PROBLEM REQUIREMENTS:
Copy the records. Keep every line exactly as it is.

DATASET RECORDS:
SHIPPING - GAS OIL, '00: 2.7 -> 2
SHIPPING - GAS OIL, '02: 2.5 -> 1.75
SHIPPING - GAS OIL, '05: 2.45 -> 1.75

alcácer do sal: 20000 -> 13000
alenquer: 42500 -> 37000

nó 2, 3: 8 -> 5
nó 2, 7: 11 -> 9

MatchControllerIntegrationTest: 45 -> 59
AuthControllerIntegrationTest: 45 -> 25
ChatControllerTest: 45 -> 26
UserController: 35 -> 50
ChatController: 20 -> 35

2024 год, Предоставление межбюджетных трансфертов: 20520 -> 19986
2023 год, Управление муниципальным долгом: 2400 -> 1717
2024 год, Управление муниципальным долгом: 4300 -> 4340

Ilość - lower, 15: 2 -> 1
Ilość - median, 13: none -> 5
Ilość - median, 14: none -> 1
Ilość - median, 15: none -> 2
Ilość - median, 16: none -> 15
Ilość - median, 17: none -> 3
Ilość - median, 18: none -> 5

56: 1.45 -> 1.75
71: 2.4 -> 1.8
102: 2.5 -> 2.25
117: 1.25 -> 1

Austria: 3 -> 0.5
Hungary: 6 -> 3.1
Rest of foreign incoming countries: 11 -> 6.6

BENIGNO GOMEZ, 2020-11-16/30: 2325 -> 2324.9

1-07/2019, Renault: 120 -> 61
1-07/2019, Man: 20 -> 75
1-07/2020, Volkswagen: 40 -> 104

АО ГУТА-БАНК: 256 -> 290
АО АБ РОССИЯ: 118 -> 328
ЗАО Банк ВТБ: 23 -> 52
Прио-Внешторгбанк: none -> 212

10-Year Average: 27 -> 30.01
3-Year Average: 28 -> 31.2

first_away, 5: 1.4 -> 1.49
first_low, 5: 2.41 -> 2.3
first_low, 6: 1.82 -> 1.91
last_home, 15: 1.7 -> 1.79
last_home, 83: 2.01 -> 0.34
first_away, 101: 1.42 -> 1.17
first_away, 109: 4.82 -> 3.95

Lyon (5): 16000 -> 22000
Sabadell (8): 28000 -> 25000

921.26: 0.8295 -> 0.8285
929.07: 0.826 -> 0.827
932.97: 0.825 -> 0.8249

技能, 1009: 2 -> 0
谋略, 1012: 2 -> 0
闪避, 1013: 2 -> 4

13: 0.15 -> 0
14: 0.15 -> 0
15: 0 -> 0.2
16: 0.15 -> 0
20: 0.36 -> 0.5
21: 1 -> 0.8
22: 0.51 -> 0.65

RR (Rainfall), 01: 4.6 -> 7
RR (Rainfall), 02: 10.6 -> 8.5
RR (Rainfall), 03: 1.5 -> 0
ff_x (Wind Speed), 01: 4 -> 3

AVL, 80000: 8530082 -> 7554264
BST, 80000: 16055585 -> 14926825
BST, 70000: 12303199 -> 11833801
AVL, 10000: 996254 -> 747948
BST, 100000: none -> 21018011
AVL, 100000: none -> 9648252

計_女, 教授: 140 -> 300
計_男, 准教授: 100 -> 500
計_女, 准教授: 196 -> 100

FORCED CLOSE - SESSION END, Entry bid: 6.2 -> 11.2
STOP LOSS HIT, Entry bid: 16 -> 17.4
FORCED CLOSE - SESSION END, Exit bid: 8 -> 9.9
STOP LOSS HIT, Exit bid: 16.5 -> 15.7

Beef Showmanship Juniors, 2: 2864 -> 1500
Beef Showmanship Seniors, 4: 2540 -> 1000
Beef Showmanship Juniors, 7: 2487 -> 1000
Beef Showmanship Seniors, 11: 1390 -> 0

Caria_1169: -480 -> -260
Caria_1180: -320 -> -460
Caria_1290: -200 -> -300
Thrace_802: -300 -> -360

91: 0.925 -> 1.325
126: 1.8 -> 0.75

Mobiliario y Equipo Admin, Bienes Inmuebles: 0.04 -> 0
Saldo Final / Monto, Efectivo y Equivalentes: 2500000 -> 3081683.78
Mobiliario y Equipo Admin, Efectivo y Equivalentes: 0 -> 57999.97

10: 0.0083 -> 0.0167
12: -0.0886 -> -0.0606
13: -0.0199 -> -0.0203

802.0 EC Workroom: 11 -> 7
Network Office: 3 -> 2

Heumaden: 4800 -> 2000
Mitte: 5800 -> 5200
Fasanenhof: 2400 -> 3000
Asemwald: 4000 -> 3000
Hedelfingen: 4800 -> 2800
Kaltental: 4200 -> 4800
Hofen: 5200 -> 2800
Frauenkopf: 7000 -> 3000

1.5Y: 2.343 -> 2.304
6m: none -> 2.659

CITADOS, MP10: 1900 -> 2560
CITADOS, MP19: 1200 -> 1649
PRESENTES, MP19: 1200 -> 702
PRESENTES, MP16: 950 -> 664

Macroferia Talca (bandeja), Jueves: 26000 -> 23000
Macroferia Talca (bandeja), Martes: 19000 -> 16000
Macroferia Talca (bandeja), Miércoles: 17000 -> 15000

EXERCISE RESPONSE:
SHIPPING - GAS OIL, '00: 2.7 -> 2
SHIPPING - GAS OIL, '02: 2.5 -> 1.75
SHIPPING - GAS OIL, '05: 2.45 -> 1.75

alcácer do sal: 20000 -> 13000
alenquer: 42500 -> 37000

nó 2, 3: 8 -> 5
nó 2, 7: 11 -> 9

MatchControllerIntegrationTest: 45 -> 59
AuthControllerIntegrationTest: 45 -> 25
ChatControllerTest: 45 -> 26
UserController: 35 -> 50
ChatController: 20 -> 35

2024 год, Предоставление межбюджетных трансфертов: 20520 -> 19986
2023 год, Управление муниципальным долгом: 2400 -> 1717
2024 год, Управление муниципальным долгом: 4300 -> 4340

Ilość - lower, 15: 2 -> 1
Ilość - median, 13: none -> 5
Ilość - median, 14: none -> 1
Ilość - median, 15: none -> 2
Ilość - median, 16: none -> 15
Ilość - median, 17: none -> 3
Ilość - median, 18: none -> 5

56: 1.45 -> 1.75
71: 2.4 -> 1.8
102: 2.5 -> 2.25
117: 1.25 -> 1

Austria: 3 -> 0.5
Hungary: 6 -> 3.1
Rest of foreign incoming countries: 11 -> 6.6

BENIGNO GOMEZ, 2020-11-16/30: 2325 -> 2324.9

1-07/2019, Renault: 120 -> 61
1-07/2019, Man: 20 -> 75
1-07/2020, Volkswagen: 40 -> 104

АО ГУТА-БАНК: 256 -> 290
АО АБ РОССИЯ: 118 -> 328
ЗАО Банк ВТБ: 23 -> 52
Прио-Внешторгбанк: none -> 212

10-Year Average: 27 -> 30.01
3-Year Average: 28 -> 31.2

first_away, 5: 1.4 -> 1.49
first_low, 5: 2.41 -> 2.3
first_low, 6: 1.82 -> 1.91
last_home, 15: 1.7 -> 1.79
last_home, 83: 2.01 -> 0.34
first_away, 101: 1.42 -> 1.17
first_away, 109: 4.82 -> 3.95

Lyon (5): 16000 -> 22000
Sabadell (8): 28000 -> 25000

921.26: 0.8295 -> 0.8285
929.07: 0.826 -> 0.827
932.97: 0.825 -> 0.8249

技能, 1009: 2 -> 0
谋略, 1012: 2 -> 0
闪避, 1013: 2 -> 4

13: 0.15 -> 0
14: 0.15 -> 0
15: 0 -> 0.2
16: 0.15 -> 0
20: 0.36 -> 0.5
21: 1 -> 0.8
22: 0.51 -> 0.65

RR (Rainfall), 01: 4.6 -> 7
RR (Rainfall), 02: 10.6 -> 8.5
RR (Rainfall), 03: 1.5 -> 0
ff_x (Wind Speed), 01: 4 -> 3

AVL, 80000: 8530082 -> 7554264
BST, 80000: 16055585 -> 14926825
BST, 70000: 12303199 -> 11833801
AVL, 10000: 996254 -> 747948
BST, 100000: none -> 21018011
AVL, 100000: none -> 9648252

計_女, 教授: 140 -> 300
計_男, 准教授: 100 -> 500
計_女, 准教授: 196 -> 100

FORCED CLOSE - SESSION END, Entry bid: 6.2 -> 11.2
STOP LOSS HIT, Entry bid: 16 -> 17.4
FORCED CLOSE - SESSION END, Exit bid: 8 -> 9.9
STOP LOSS HIT, Exit bid: 16.5 -> 15.7

Beef Showmanship Juniors, 2: 2864 -> 1500
Beef Showmanship Seniors, 4: 2540 -> 1000
Beef Showmanship Juniors, 7: 2487 -> 1000
Beef Showmanship Seniors, 11: 1390 -> 0

Caria_1169: -480 -> -260
Caria_1180: -320 -> -460
Caria_1290: -200 -> -300
Thrace_802: -300 -> -360

91: 0.925 -> 1.325
126: 1.8 -> 0.75

Mobiliario y Equipo Admin, Bienes Inmuebles: 0.04 -> 0
Saldo Final / Monto, Efectivo y Equivalentes: 2500000 -> 3081683.78
Mobiliario y Equipo Admin, Efectivo y Equivalentes: 0 -> 57999.97

10: 0.0083 -> 0.0167
12: -0.0886 -> -0.0606
13: -0.0199 -> -0.0203

802.0 EC Workroom: 11 -> 7
Network Office: 3 -> 2

Heumaden: 4800 -> 2000
Mitte: 5800 -> 5200
Fasanenhof: 2400 -> 3000
Asemwald: 4000 -> 3000
Hedelfingen: 4800 -> 2800
Kaltental: 4200 -> 4800
Hofen: 5200 -> 2800
Frauenkopf: 7000 -> 3000

1.5Y: 2.343 -> 2.304
6m: none -> 2.659

CITADOS, MP10: 1900 -> 2560
CITADOS, MP19: 1200 -> 1649
PRESENTES, MP19: 1200 -> 702
PRESENTES, MP16: 950 -> 664

Macroferia Talca (bandeja), Jueves: 26000 -> 23000
Macroferia Talca (bandeja), Martes: 19000 -> 16000
Macroferia Talca (bandeja), Miércoles: 17000 -> 15000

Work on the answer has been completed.